Substituting this value into the formula for the covariance matrix, we obtain an estimate of the covariance matrix. The resulting estimates are also unbiased and consistent. It is also important that the estimate of the error variance (and hence the variance of the coefficients) and the estimates of the model parameters are independent. random variables, which allows you to get test statistics to test hypotheses about the coefficients of the model.

It should be noted that if the classical assumptions are not met, the least squares parameter estimates are not the most efficient and, where W (\displaystyle W) is some symmetric positive definite weight matrix. Ordinary least squares is a special case of this approach, when the weight matrix is proportional to identity matrix. As is known, for symmetric matrices (or operators) there is a decomposition W = P T P (\displaystyle W=P^(T)P). Therefore, this functional can be represented as follows e T P T P e = (P e) T P e = e ∗ T e ∗ (\displaystyle e^(T)P^(T)Pe=(Pe)^(T)Pe=e_(*)^(T)e_( *)), that is, this functional can be represented as the sum of the squares of some transformed "residuals". Thus, we can distinguish a class of least squares methods - LS-methods (Least Squares).

It is proved (Aitken's theorem) that for a generalized linear regression model (in which no restrictions are imposed on the covariance matrix of random errors), the most effective (in the class of linear unbiased estimates) are estimates of the so-called. generalized OLS (OMNK, GLS - Generalized Least Squares)- LS-method with a weight matrix equal to the inverse covariance matrix of random errors: W = V ε − 1 (\displaystyle W=V_(\varepsilon )^(-1)).

It can be shown that the formula for the GLS-estimates of the parameters of the linear model has the form

B ^ G L S = (X T V − 1 X) − 1 X T V − 1 y (\displaystyle (\hat (b))_(GLS)=(X^(T)V^(-1)X)^(-1) X^(T)V^(-1)y).

The covariance matrix of these estimates, respectively, will be equal to

V (b ^ G L S) = (X T V − 1 X) − 1 (\displaystyle V((\hat (b))_(GLS))=(X^(T)V^(-1)X)^(- 1)).

In fact, the essence of the OLS lies in a certain (linear) transformation (P) of the original data and the application of the usual least squares to the transformed data. The purpose of this transformation is that for the transformed data, the random errors already satisfy the classical assumptions.

Weighted least squares

In the case of a diagonal weight matrix (and hence the covariance matrix of random errors), we have the so-called weighted least squares (WLS - Weighted Least Squares). In this case, the weighted sum of squares of the residuals of the model is minimized, that is, each observation receives a “weight” that is inversely proportional to the variance of the random error in this observation: e T W e = ∑ t = 1 n e t 2 σ t 2 (\displaystyle e^(T)We=\sum _(t=1)^(n)(\frac (e_(t)^(2))(\ sigma _(t)^(2)))).
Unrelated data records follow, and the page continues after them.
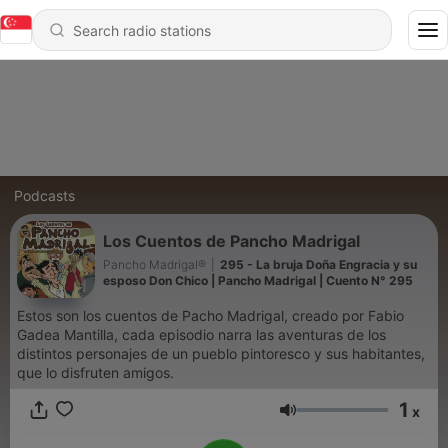
Podcasts
Los Cuentos de Pancho Madrigal
Pancho Madrigal®
|
295 - La bruja Doña Engracia y su
esposo Don Chico | Pancho Madrigal | Cuento N° 295
Estos son los cuentos de Pacho Madrigal, creado por Fabio
Gadea Mantilla, cada episodio narra las aventuras de los
distintos personajes de un pueblo pintoresco y sus habitantes,
que lo disfruten amigos.
1
x
Volume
In fact, the data is transformed by weighting the observations (dividing by an amount proportional to the assumed standard deviation of the random errors), and normal least squares is applied to the weighted data.

ISBN 978-5-7749-0473-0.

Econometrics. Textbook / Ed. Eliseeva I. I. - 2nd ed. - M. : Finance and statistics, 2006. - 576 p. - ISBN 5-279-02786-3.

Alexandrova N.V. History of mathematical terms, concepts, designations: a dictionary-reference book. - 3rd ed. - M. : LKI, 2008. - 248 p. - ISBN 978-5-382-00839-4. I.V. Mitin, Rusakov V.S. Analysis and processing of experimental data - 5th edition - 24p.